Now, some playing around with these masks and thinking how to arrange things will reveal that there is a problem: If we try to make all 31 bits data bits, then we need 5 more bits for EC. But how, then, will we tell if the EC bits themselves are wrong? Just a single EC bit wrong will incorrectly tell us that some data bit needs correction, and we'll wrongly flip that data bit. The EC bits have to somehow encode for themselves! The solution is to position the parity bits inside of the data, in columns from the bit patterns above where only one bit is set. This way, any data bit being wrong will trigger two EC bits to be wrong, making it so that if only one EC bit is wrong, we know it is wrong itself instead of it signifying a data bit is wrong. The columns that satisfy the one-bit condition are 1, 2, 4, 8, and 16. The data bits will be interleaved between these starting at position 2. (Remember, we are not using position 0 as it would never provide any information--none of our EC bits would be set at all).
Finally, adding one more bit for overall parity will allow detecting 2-bit errors and reliably correcting 1-bit errors, as we can then compare the EC bits to it: if the EC bits say something is wrong, but the parity bit says otherwise, we know there are 2 bits wrong and cannot perform correction. We can use the discarded bit #0 as our parity bit! In fact, now we are encoding the following pattern:
0: 11111111 11111111 11111111 11111111
This gives us a final total of 6 Error-Checking and Correcting (ECC) bits. Extending the scheme of using different masks indefinitely looks like this:
32 bits - 6 ECC bits = 26 data
64 bits - 7 ECC bits = 57 data
128 bits - 8 ECC bits = 120 data
256 bits - 9 ECC bits = 247 data
512 bits - 10 ECC bits = 502 data
Now, if we are sure that we only will get a 1-bit error, we can dispense with the #0 parity bit, so we have the following:
31 bits - 5 ECC bits = 26 data
63 bits - 6 ECC bits = 57 data
127 bits - 7 ECC bits = 120 data
255 bits - 8 ECC bits = 247 data
511 bits - 9 ECC bits = 502 data
This is no change because we don't get any more data bits. Oops! 32 bytes (256 bits) as you requested cannot be error-corrected with a single byte, even if we know we can have only a 1-bit error at worst, and we know the ECC bits will be correct (allowing us to move them out of the data region and use them all for data). We need TWO more bits than we have--one must slide up to the next range of 512 bits, then leave out 246 data bits to get our 256 data bits. So that's one more ECC bit AND one more data bit (as we only have 255, exactly what Daniel told you).
Summary:: You need 33 bytes + 1 bit to detect which bit flipped in the first 32 bytes.
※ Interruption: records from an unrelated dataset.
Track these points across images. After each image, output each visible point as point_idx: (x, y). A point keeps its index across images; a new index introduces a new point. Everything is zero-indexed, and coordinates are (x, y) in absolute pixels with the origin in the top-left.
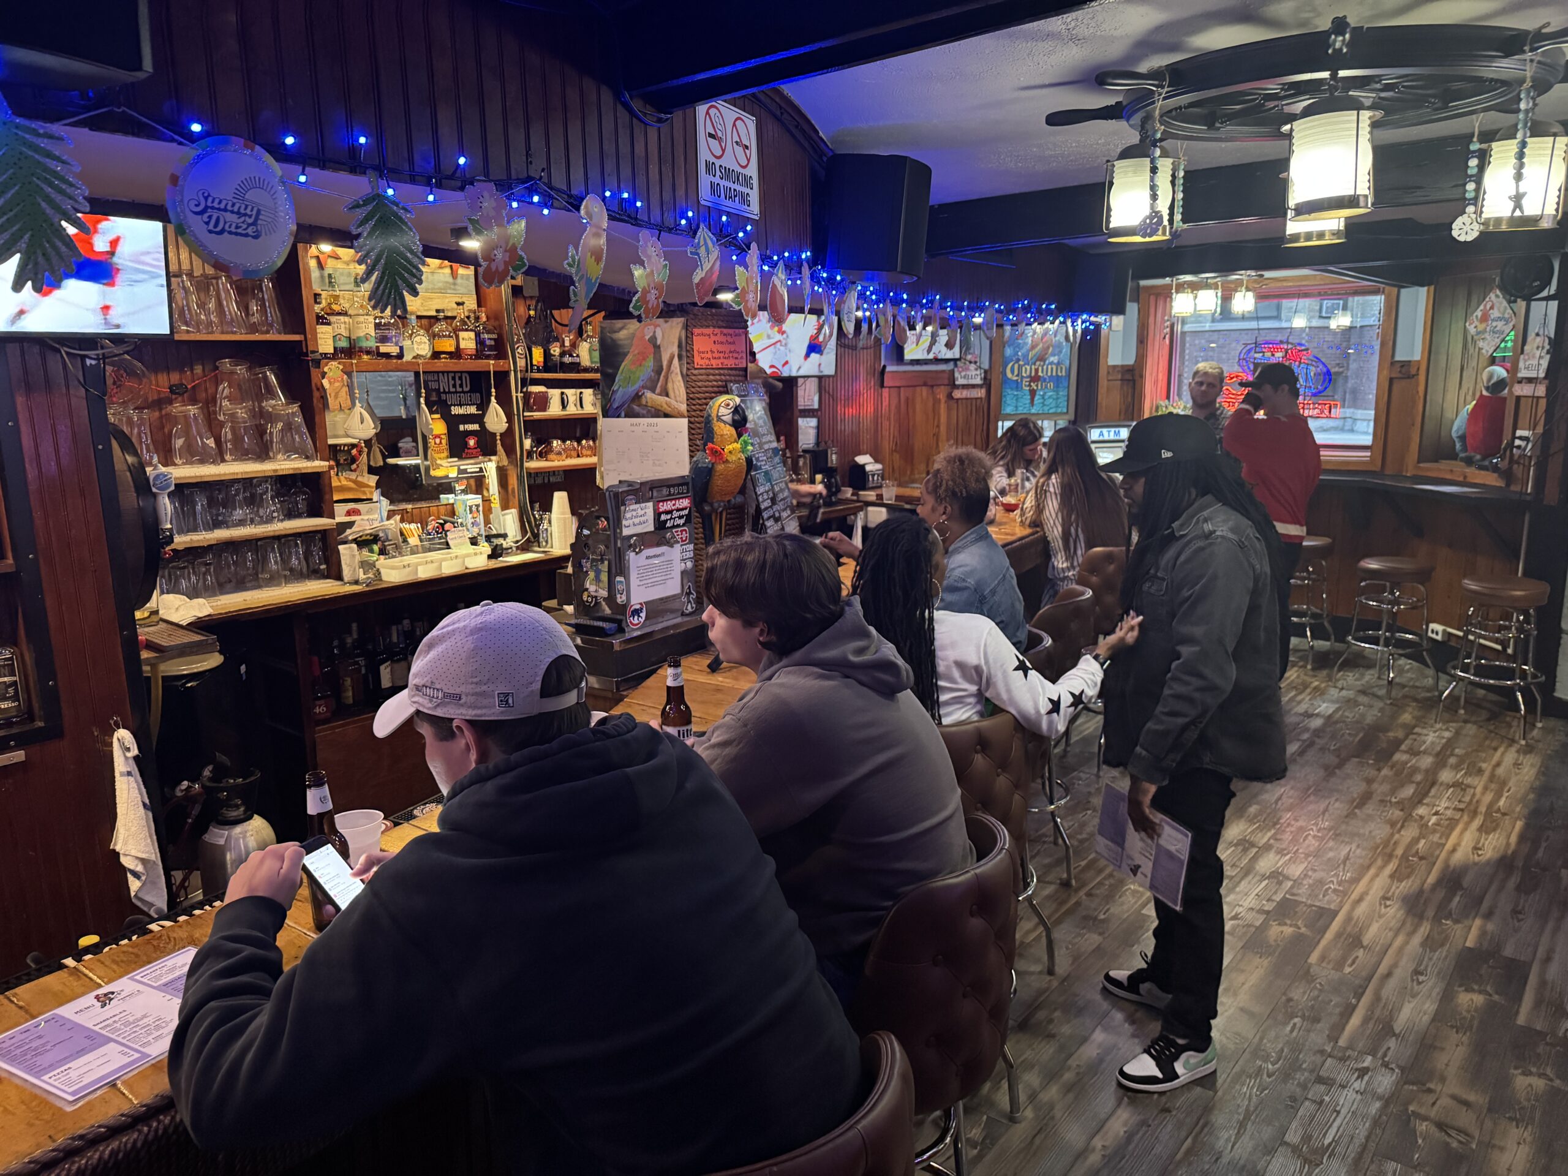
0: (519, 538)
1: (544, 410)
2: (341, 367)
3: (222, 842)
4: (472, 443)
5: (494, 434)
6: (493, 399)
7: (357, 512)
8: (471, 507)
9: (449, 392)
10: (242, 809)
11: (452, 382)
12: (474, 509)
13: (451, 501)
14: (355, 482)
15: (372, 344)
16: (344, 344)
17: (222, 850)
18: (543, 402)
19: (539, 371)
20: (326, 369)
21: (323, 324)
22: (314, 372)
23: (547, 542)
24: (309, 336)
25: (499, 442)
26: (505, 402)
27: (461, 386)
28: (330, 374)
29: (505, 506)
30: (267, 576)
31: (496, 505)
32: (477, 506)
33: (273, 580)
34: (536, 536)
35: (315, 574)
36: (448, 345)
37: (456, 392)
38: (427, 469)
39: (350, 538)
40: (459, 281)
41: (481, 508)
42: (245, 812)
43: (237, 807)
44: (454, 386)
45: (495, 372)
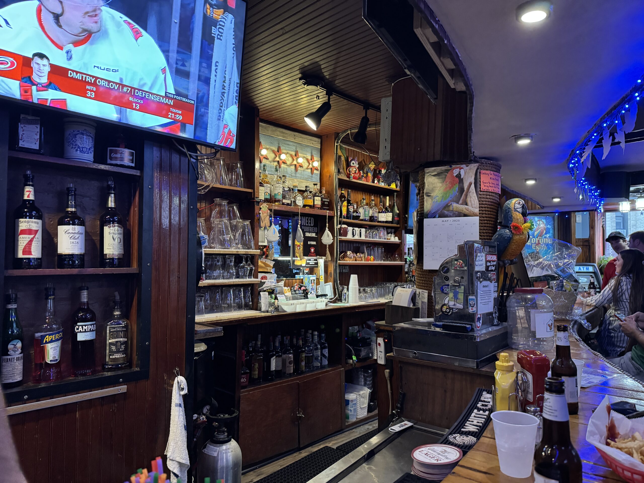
0: (333, 297)
1: (346, 236)
2: (268, 206)
3: (215, 454)
4: (312, 250)
5: (326, 245)
6: (327, 228)
7: (265, 278)
8: (311, 280)
9: (305, 226)
10: (226, 434)
11: (307, 221)
12: (313, 281)
13: (302, 278)
14: (264, 263)
15: (280, 197)
16: (268, 197)
17: (215, 460)
18: (345, 233)
19: (344, 218)
20: (261, 207)
21: (262, 186)
22: (256, 207)
23: (345, 300)
24: (256, 190)
25: (328, 249)
26: (332, 230)
27: (310, 223)
28: (263, 209)
29: (326, 281)
30: (226, 305)
31: (322, 280)
32: (314, 280)
33: (229, 308)
34: (340, 296)
35: (247, 307)
36: (310, 202)
37: (308, 226)
38: (294, 261)
39: (265, 289)
40: (314, 175)
41: (315, 282)
42: (228, 436)
43: (224, 432)
44: (308, 223)
45: (328, 216)
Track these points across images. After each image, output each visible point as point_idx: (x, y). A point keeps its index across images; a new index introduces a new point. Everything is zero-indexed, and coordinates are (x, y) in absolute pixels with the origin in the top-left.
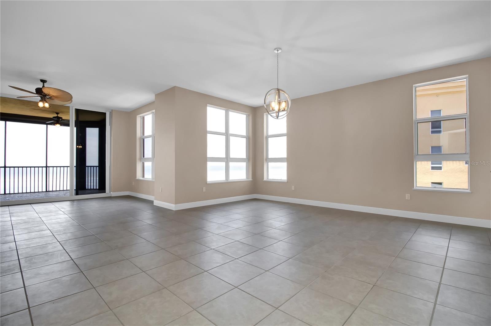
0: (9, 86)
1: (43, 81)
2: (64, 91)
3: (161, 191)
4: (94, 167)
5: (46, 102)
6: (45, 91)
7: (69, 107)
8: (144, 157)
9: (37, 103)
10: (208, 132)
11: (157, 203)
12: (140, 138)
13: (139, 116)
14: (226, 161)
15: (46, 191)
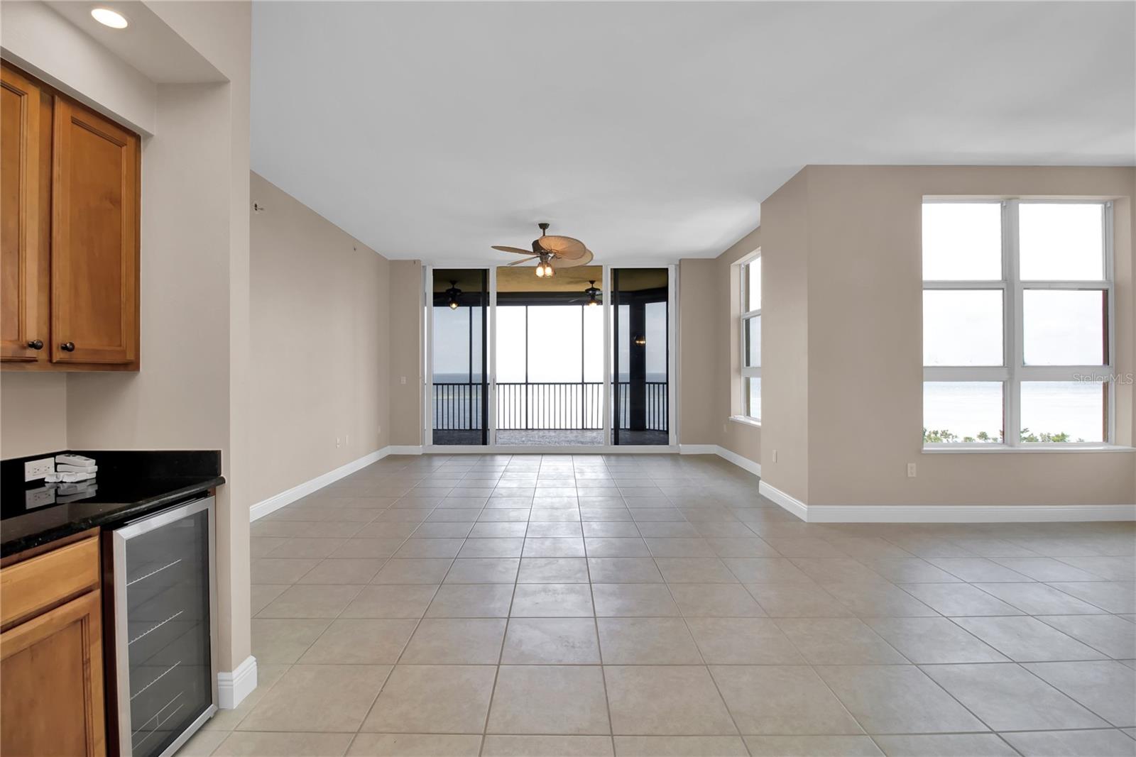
0: (493, 247)
1: (544, 226)
2: (569, 238)
3: (774, 460)
4: (659, 384)
5: (549, 265)
6: (544, 244)
7: (602, 266)
8: (748, 364)
9: (534, 268)
10: (924, 286)
11: (765, 488)
12: (739, 319)
13: (736, 265)
14: (1006, 377)
15: (583, 429)
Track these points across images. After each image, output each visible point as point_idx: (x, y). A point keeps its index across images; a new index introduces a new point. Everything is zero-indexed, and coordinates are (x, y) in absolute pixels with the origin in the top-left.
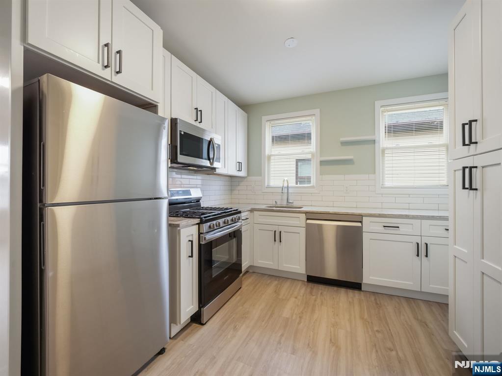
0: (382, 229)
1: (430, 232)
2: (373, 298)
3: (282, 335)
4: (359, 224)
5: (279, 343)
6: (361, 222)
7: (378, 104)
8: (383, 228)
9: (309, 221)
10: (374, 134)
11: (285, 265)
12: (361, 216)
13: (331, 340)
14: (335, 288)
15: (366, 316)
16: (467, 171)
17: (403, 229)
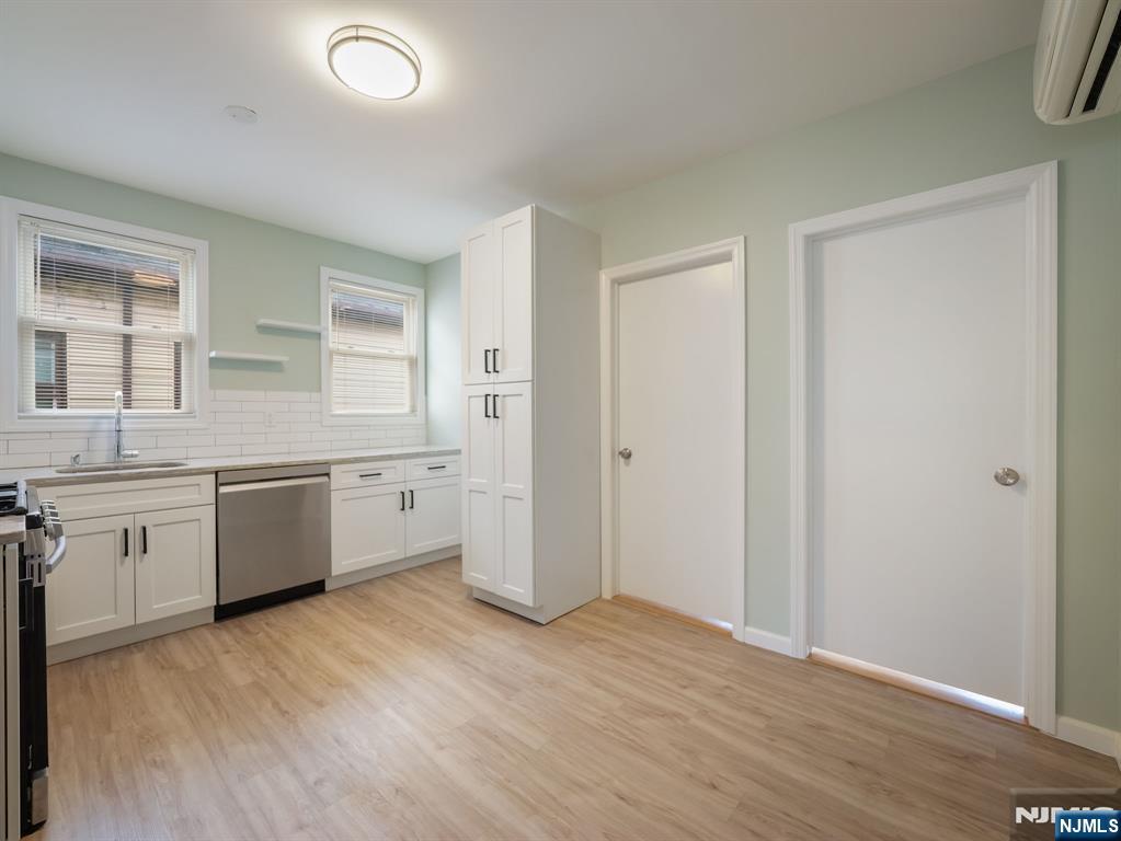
0: (359, 482)
1: (414, 474)
2: (350, 594)
3: (276, 704)
4: (326, 478)
5: (284, 713)
6: (328, 475)
7: (326, 272)
8: (359, 479)
9: (223, 490)
10: (319, 324)
11: (155, 607)
12: (327, 463)
13: (352, 662)
14: (283, 607)
15: (365, 617)
16: (490, 399)
17: (386, 477)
Note: if you are going to send 64 bytes, then you're under the 32:1 ratio, as you can error correct that in just 10 bits. But it's that in real world applications, the "frame size" of your ECC can't keep going up indefinitely for a few reasons: 1) The number of bits being worked with at once may be much smaller than the frame size, leading to gross inefficiencies (think ECC RAM). 2) The chance of being able to accurately correct a bit gets less and less, since the larger the frame, the greater the chance it will have more errors, and 2 errors defeats error-correction ability, while 3 or more can defeat even error-detection ability. 3) Once an error is detected, the larger the frame size, the larger the size of the corrupted piece that must be retransmitted.
If you need to use a whole byte instead of a bit, and you only need to detect errors, then the standard solution is to use a cyclic redundancy check (CRC). There are several well-known 8-bit CRCs to choose from.
A typical fast implementation of a CRC uses a table with 256 entries to handle a byte of the message at a time. For the case of an 8 bit CRC this is a special case of Pearson's algorithm.